Everything old is new again, and it quite possible in the near future we’ll be dealing with a few hundred clustered servers managed by some more standardized orchestration tool. In this case, it’s likely that a lot of this partitioning becomes less and less important, and more efficient. We’d still make use of a small 15-ishG root partition, but the thin pools and persistent storage would be considerably larger.
Or, does that even work that way at scale? If the container images share layers, then at scale, each container’s images would be a much smaller fraction of the total. 100 containers sharing 90% of the layers could still fit into a small-ish size. Perhaps at scale, the thin pool would be only a dozen or so gigabytes larger in size.
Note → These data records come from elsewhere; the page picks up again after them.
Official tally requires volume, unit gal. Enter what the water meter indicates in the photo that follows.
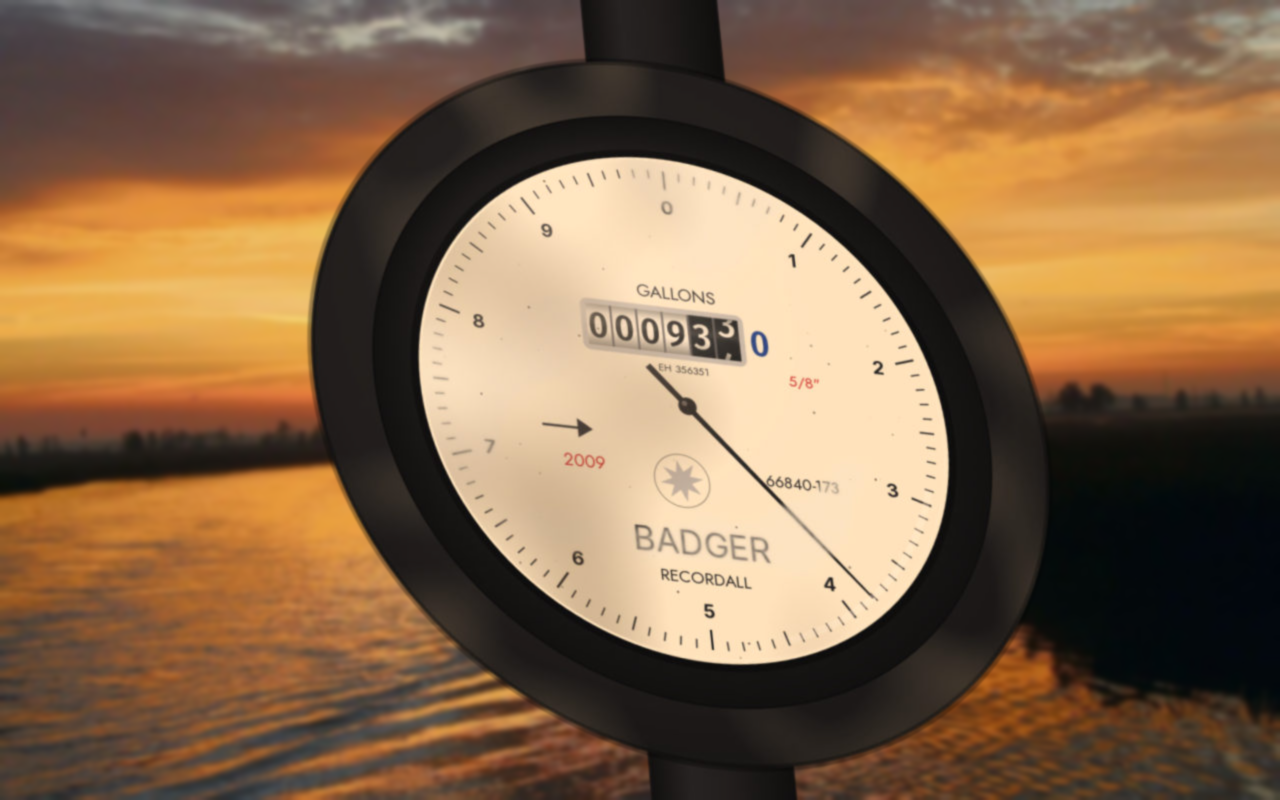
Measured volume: 9333.8 gal
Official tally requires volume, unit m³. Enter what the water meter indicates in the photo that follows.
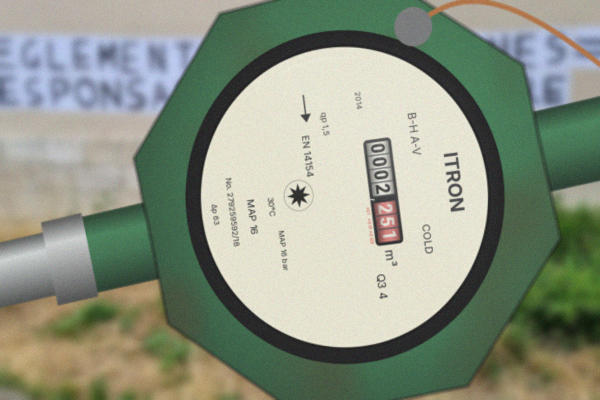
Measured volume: 2.251 m³
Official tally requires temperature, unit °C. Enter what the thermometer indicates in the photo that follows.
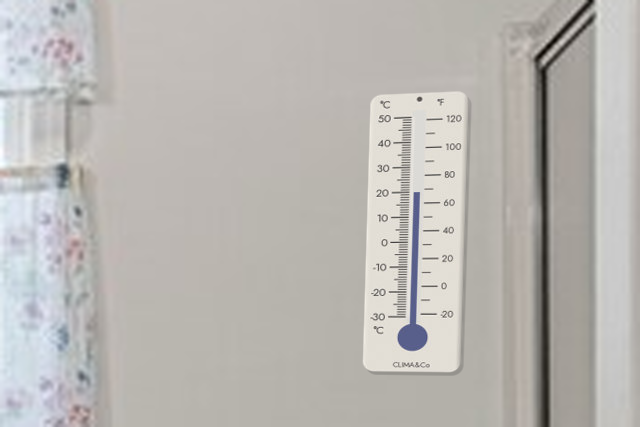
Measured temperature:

Persistent storage ends up becoming a more important matter, and less and less likely to exist on the host at scale. This would be the time to explore NFS mounts, or Ceph storage, and remove the persistence from the host entirely. And realistically, with Gluster or Ceph storage drivers for your container engine, even the Thin Pool may not be necessary. Are we looking at 25G storage attached to 100GB RAM systems managed by OpenShift/Kubernetes in our near future? It seems likely.
Like it’s predecessor, v2 of our partition scheme is likely to change.